Thirty-seven Bigfork Middle School students got a close-up view of Washington, D.C., Jamestown and Colonial Williamsburg recently.

The crew visited the nation’s capital and the first permanent English settlement in the U.S. April 21-25.

They were part of a group of 120 students from Arizona, Alaska, Florida, Missouri and Nebraska.

Some of the students took time last week to speak before the Community Foundation for a Better Bigfork, which helped sponsor the trip.

The students woke up at 6 a.m. each day and didn’t return to their hotel rooms until 10 p.m., Olivia Martel said.

“It inspired me and changed me a little bit,” she said, specifically referring to visits to the Vietnam and First and Second World War memorials.

On their first day in D.C., the students visited the World War II memorial. Bigfork Elementary and Middle School Principal Matt Jensen — one of four chaperones — met former Bigfork High School Principal Paul Milam, who just happened to be visiting D.C. as part of the Big Sky Honor Flight, which organizes D.C. trips for veterans.

Julie Bonner, a fifth-grade language arts and social studies teacher who also chaperoned the students, reflected on the trip. Visiting the new Martin Luther King Jr. Memorial was special, as was a visit to Mount Vernon, which was part of a teacher program. Mount Vernon was special for Bonner because it brought back memories from her visit there in 1977 when she was an eight-year-old California student.

“It was kind of surreal at the beginning,” Henry Bjorge said. He noted they learned how bills get passed, about the different branches of government and saw numerous monuments. “We got to meet a lot of different students and (Sen.) Jon Tester,” he said.

“It’s way different than what you see on TV,” Isabel Lyons said. The visit was special for her because she got to do something that her 80-year-old grandmother hasn’t, she said.
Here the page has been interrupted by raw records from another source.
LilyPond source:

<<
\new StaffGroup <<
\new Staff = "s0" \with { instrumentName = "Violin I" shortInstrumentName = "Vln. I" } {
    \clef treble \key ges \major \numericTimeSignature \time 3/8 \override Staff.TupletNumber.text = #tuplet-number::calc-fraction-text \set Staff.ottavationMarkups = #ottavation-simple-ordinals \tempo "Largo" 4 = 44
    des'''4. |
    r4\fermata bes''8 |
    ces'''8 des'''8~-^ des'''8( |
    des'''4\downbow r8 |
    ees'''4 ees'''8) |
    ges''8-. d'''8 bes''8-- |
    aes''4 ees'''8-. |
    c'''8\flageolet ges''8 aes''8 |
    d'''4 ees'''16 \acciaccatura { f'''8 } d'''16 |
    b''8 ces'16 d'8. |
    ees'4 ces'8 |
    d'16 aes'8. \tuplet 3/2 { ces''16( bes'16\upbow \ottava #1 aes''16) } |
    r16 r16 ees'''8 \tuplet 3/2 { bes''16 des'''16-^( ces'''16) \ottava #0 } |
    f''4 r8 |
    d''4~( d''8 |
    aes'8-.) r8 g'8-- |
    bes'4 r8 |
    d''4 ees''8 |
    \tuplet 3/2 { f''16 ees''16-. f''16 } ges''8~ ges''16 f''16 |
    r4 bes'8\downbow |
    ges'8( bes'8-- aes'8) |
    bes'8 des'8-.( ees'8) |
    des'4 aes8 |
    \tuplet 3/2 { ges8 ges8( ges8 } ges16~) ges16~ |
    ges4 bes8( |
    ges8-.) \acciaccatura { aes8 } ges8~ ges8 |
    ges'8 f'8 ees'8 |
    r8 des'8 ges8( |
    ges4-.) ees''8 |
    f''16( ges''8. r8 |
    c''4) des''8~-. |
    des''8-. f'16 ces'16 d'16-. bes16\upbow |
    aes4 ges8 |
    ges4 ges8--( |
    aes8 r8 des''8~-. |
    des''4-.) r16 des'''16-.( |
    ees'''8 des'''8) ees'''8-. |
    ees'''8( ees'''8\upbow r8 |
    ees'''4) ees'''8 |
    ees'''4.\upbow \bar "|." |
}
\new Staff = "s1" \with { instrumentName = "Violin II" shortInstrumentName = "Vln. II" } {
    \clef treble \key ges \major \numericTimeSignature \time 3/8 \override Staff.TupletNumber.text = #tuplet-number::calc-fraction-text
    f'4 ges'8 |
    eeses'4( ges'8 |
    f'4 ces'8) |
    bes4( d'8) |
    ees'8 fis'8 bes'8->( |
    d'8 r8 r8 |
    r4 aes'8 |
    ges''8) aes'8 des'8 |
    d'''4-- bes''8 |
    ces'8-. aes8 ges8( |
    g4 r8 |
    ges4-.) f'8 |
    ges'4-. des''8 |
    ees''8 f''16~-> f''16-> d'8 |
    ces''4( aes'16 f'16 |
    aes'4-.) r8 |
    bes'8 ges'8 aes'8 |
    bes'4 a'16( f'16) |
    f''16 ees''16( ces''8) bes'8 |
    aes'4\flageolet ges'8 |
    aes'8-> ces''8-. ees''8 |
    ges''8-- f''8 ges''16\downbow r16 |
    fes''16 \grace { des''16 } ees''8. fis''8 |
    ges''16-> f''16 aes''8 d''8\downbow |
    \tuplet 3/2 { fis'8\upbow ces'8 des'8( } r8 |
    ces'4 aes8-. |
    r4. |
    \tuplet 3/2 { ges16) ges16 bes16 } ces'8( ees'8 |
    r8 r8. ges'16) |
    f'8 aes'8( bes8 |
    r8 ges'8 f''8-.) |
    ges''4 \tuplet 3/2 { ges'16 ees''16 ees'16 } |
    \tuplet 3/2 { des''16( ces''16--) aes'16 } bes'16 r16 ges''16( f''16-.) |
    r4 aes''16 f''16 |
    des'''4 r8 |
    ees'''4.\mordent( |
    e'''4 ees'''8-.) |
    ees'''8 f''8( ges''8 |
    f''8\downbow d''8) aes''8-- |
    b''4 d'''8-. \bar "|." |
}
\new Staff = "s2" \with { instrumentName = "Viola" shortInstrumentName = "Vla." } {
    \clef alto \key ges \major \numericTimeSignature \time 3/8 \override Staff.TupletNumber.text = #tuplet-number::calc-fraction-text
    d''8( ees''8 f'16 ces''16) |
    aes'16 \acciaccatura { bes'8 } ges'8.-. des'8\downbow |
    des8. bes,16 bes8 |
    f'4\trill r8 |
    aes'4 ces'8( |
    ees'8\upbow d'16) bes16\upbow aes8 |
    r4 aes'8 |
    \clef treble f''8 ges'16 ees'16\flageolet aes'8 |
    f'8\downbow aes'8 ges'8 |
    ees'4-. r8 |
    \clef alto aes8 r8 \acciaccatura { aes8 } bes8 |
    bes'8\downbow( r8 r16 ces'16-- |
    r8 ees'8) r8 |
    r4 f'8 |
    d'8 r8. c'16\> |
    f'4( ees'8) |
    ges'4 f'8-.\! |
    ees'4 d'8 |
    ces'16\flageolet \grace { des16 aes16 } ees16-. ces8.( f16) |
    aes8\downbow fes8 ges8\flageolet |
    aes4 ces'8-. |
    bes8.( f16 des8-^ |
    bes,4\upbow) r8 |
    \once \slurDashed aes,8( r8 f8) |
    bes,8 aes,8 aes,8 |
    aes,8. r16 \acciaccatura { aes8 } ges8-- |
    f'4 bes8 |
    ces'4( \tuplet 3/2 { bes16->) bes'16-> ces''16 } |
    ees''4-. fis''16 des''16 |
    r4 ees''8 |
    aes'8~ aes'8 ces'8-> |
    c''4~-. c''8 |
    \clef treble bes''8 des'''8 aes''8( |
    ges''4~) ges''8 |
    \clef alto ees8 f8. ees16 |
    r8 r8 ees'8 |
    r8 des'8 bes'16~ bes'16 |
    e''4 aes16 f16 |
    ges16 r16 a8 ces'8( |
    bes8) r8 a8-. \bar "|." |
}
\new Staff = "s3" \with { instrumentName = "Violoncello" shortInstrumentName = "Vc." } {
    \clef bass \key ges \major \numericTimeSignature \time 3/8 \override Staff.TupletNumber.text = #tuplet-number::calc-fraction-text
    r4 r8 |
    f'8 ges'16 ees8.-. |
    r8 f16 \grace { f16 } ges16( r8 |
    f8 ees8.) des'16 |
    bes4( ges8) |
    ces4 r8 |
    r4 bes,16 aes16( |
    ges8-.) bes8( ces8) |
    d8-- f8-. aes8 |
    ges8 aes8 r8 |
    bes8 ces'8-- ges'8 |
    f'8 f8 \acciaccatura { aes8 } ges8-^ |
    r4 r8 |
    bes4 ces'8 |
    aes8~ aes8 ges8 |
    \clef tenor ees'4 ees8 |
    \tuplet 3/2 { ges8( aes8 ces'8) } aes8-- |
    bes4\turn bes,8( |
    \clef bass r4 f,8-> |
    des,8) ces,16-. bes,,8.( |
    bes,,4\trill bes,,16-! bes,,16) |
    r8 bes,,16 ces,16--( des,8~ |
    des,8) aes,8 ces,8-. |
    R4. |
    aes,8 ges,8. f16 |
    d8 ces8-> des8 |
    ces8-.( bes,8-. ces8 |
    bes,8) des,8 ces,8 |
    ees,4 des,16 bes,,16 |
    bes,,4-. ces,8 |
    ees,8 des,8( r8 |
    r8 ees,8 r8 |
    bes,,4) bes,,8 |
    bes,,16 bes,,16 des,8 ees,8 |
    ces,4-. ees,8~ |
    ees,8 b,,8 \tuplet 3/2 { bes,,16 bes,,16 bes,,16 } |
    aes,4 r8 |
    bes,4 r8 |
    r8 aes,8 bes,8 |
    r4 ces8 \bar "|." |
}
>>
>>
“I think it’s really important for kids to go because as you learn things, you have the (visible) references,” Bonner said. “If they have a connection, it’s more interesting and exciting to learn about.”

Bonner noted that a gentleman who encountered the Bigfork students at a restaurant sent a congratulatory email about their good behaviour.

Bigfork Middle School plans on sending seventh- and eighth-grade students to D.C. every other year, Bonner said.